Fortunately, the truck worked fine when we got back to the visitor’s center. I assume that maybe we had a sticky brake and it will be time for a 500 dollar brake job when we get home. We rant down to Horse Cave to buy groceries and then needed to run back up to Cave City for wine because Horse Cave is in a dry county. Not a drive we wanted at that point but we did get to see some really cool old motels dating from the day when Cave City was a huge tourist resort.
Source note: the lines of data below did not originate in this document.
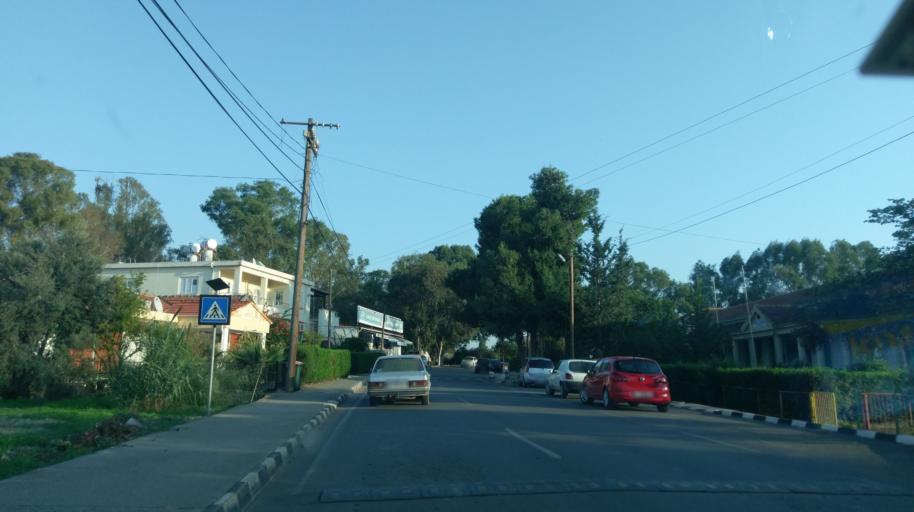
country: CY
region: Lefkosia
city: Astromeritis
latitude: 35.1660
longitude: 33.0115
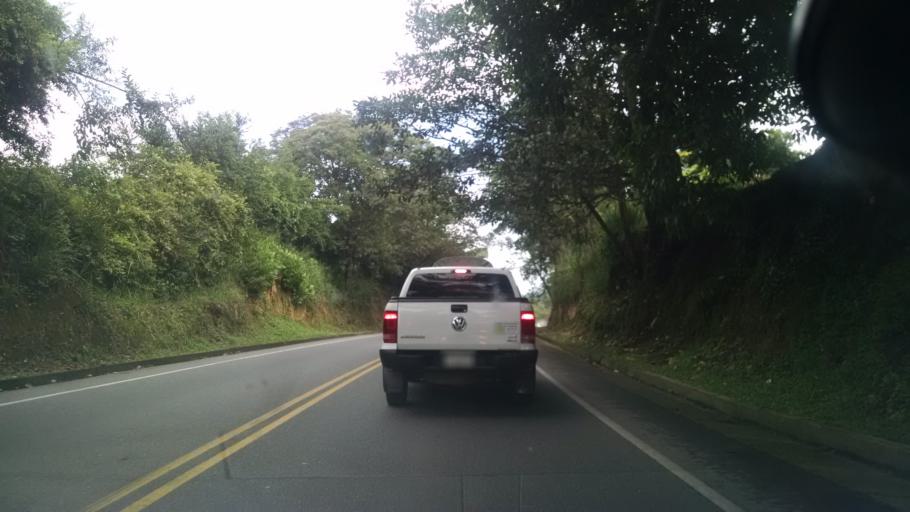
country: CO
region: Caldas
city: Palestina
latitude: 5.0841
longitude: -75.6515
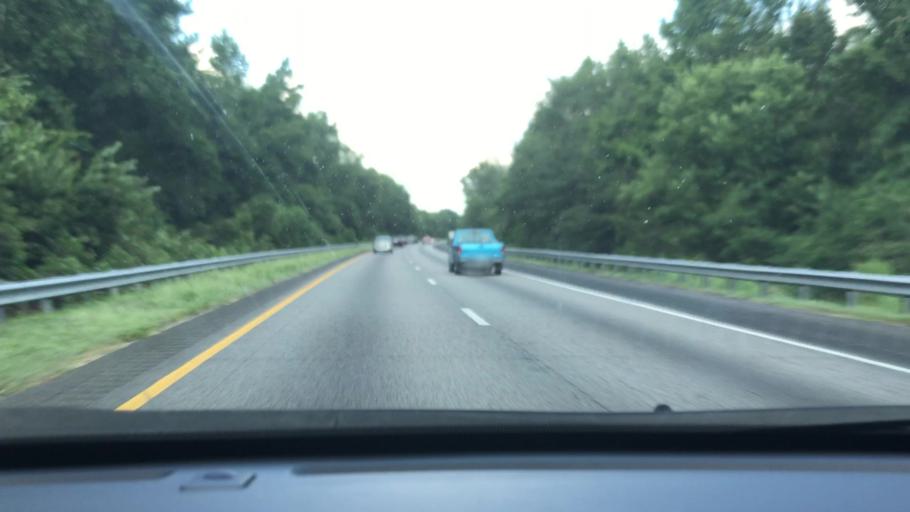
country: US
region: South Carolina
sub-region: Florence County
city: Florence
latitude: 34.2828
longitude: -79.6791
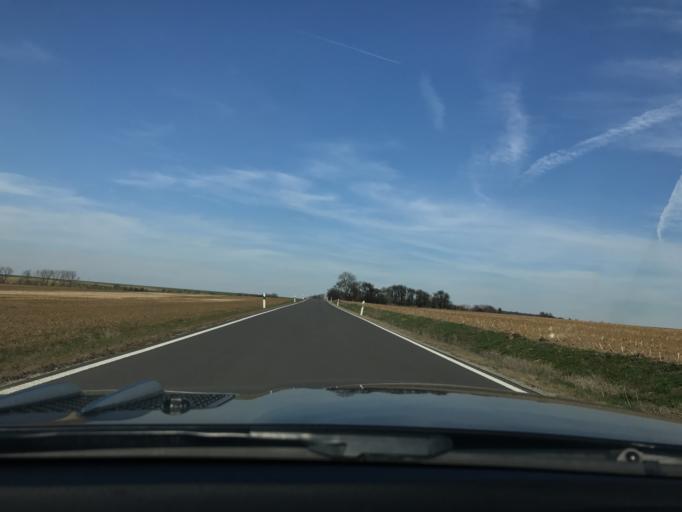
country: DE
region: Thuringia
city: Issersheilingen
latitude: 51.1984
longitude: 10.6388
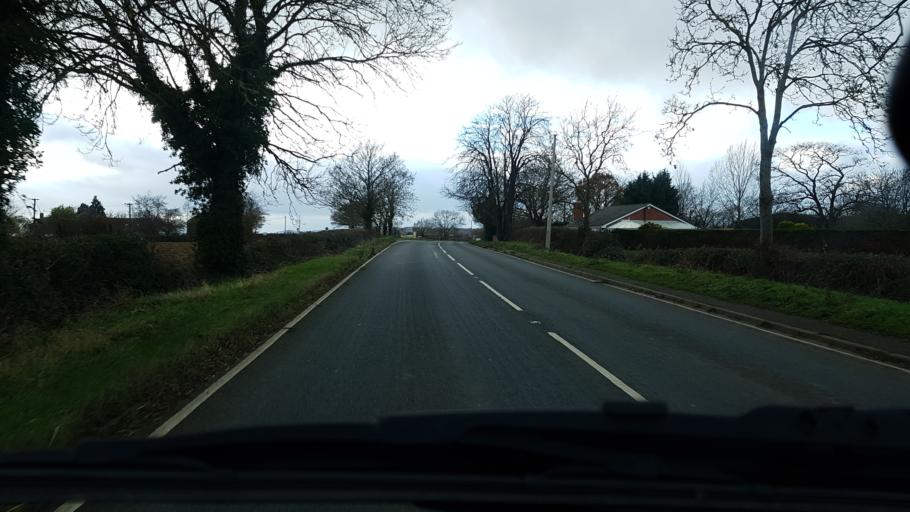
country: GB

Lorraine’s watch showed she had climbed 30 flights of stairs.
I remember that trip so well, such an adventure for a little kid.
ReplyDeleteReally takes me back! I don't remember any particular problems taking small children through. I just remember that it was very hot and humid above ground and the cave was a pleasant relief. For some reason the memory of finding a smaller yellowish box tortoise on one of the trails through the forest stands out.